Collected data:
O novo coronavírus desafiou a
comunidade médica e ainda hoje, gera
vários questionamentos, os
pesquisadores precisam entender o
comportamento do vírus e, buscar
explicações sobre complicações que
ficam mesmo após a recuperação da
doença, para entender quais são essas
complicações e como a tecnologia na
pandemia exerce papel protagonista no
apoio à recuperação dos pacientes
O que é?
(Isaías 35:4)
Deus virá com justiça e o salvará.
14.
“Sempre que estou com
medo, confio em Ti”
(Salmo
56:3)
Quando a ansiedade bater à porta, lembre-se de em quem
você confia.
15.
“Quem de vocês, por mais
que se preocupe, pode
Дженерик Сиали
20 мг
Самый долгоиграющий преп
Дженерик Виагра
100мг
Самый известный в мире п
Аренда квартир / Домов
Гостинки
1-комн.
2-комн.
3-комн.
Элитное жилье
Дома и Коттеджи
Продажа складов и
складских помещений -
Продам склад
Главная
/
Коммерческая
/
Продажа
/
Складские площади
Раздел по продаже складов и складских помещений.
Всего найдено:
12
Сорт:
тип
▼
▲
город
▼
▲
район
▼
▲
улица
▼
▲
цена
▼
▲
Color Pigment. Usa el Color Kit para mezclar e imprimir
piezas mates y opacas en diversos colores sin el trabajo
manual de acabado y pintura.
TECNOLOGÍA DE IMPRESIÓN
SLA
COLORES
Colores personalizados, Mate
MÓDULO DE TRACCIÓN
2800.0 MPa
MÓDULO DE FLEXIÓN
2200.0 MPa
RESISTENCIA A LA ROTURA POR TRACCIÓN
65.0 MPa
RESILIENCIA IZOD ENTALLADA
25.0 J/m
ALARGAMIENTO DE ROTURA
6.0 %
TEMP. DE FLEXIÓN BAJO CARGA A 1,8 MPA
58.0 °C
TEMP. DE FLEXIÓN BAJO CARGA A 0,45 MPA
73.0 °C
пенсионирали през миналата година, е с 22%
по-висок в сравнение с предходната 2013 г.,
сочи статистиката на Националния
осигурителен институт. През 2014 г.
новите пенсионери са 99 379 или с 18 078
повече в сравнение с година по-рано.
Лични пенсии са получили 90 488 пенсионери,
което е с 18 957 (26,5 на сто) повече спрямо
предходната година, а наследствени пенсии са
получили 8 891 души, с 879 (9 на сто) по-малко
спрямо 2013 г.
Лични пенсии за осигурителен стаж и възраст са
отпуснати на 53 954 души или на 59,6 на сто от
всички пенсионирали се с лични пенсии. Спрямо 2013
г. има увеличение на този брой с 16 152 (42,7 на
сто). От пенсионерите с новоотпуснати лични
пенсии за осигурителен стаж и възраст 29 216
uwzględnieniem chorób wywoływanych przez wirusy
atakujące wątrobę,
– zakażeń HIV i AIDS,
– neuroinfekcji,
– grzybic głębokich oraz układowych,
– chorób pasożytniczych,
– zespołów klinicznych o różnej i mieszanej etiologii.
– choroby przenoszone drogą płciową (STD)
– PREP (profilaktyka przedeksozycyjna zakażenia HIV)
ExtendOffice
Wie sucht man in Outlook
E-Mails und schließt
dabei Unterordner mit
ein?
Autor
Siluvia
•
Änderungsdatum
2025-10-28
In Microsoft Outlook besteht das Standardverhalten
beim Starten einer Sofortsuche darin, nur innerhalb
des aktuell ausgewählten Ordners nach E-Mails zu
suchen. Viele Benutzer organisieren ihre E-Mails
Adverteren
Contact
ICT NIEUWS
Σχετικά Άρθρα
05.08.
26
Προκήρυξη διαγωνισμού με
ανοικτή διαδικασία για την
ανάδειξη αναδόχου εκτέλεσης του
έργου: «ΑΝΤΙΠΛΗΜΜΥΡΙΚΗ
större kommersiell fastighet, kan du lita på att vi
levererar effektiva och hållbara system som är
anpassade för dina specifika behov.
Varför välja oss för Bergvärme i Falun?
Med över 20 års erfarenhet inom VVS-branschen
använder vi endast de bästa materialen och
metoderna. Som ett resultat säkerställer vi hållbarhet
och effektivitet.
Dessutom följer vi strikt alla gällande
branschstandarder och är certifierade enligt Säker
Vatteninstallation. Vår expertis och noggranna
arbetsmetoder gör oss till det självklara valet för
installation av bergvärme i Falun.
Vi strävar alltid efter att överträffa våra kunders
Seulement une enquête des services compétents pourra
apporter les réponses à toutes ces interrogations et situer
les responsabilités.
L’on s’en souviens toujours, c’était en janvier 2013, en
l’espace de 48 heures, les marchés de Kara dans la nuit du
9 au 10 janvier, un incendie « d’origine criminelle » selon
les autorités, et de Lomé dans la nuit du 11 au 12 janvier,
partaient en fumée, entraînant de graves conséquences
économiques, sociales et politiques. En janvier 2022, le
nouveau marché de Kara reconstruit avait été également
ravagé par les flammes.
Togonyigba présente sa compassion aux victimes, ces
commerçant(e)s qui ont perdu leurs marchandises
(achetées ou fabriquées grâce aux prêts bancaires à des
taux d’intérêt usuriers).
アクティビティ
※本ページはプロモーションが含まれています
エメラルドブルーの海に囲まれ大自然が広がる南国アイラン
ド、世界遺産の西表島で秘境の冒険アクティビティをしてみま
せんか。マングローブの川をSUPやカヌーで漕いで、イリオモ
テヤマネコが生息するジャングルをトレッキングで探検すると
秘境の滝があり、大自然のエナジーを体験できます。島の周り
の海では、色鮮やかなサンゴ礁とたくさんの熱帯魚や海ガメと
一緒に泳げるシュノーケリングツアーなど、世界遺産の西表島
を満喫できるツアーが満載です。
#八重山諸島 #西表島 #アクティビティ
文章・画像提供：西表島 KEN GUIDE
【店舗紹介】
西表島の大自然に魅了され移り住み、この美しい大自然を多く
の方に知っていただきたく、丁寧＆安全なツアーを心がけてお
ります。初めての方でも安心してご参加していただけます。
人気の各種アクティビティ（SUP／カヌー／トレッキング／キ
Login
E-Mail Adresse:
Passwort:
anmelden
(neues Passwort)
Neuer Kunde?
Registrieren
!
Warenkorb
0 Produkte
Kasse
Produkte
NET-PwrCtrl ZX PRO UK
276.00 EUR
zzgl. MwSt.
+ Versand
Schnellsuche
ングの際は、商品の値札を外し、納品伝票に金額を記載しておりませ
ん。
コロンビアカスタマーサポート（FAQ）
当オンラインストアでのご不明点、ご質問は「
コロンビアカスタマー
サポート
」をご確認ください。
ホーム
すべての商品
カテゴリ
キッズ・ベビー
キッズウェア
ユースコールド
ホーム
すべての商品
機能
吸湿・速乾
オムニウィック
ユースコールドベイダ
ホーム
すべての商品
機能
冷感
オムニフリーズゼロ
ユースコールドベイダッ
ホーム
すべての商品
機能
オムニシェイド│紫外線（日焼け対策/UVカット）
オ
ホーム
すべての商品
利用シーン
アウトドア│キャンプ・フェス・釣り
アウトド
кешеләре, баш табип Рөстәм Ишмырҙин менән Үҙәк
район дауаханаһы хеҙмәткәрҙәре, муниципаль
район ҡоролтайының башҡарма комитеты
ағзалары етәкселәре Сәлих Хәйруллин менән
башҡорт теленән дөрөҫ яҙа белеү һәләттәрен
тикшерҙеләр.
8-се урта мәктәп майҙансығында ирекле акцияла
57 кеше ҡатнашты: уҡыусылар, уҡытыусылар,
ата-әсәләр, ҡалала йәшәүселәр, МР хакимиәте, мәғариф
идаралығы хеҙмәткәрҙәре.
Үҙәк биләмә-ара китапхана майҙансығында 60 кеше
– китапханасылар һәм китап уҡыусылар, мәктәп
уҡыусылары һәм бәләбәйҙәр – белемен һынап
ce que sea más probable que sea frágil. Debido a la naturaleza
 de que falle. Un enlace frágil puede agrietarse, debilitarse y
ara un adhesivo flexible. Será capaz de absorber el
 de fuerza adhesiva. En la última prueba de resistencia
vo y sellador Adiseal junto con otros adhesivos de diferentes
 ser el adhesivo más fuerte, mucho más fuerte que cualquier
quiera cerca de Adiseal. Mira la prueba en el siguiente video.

(YOUR OBJECTIVE) Write out only the lines that run from the line containing "Änderungsdatum" through the line containing "les responsabilités.", both included, exactly as they appear above.

(WRITTEN ANSWER)
Änderungsdatum
2025-10-28
In Microsoft Outlook besteht das Standardverhalten
beim Starten einer Sofortsuche darin, nur innerhalb
des aktuell ausgewählten Ordners nach E-Mails zu
suchen. Viele Benutzer organisieren ihre E-Mails
Adverteren
Contact
ICT NIEUWS
Σχετικά Άρθρα
05.08.
26
Προκήρυξη διαγωνισμού με
ανοικτή διαδικασία για την
ανάδειξη αναδόχου εκτέλεσης του
έργου: «ΑΝΤΙΠΛΗΜΜΥΡΙΚΗ
större kommersiell fastighet, kan du lita på att vi
levererar effektiva och hållbara system som är
anpassade för dina specifika behov.
Varför välja oss för Bergvärme i Falun?
Med över 20 års erfarenhet inom VVS-branschen
använder vi endast de bästa materialen och
metoderna. Som ett resultat säkerställer vi hållbarhet
och effektivitet.
Dessutom följer vi strikt alla gällande
branschstandarder och är certifierade enligt Säker
Vatteninstallation. Vår expertis och noggranna
arbetsmetoder gör oss till det självklara valet för
installation av bergvärme i Falun.
Vi strävar alltid efter att överträffa våra kunders
Seulement une enquête des services compétents pourra
apporter les réponses à toutes ces interrogations et situer
les responsabilités.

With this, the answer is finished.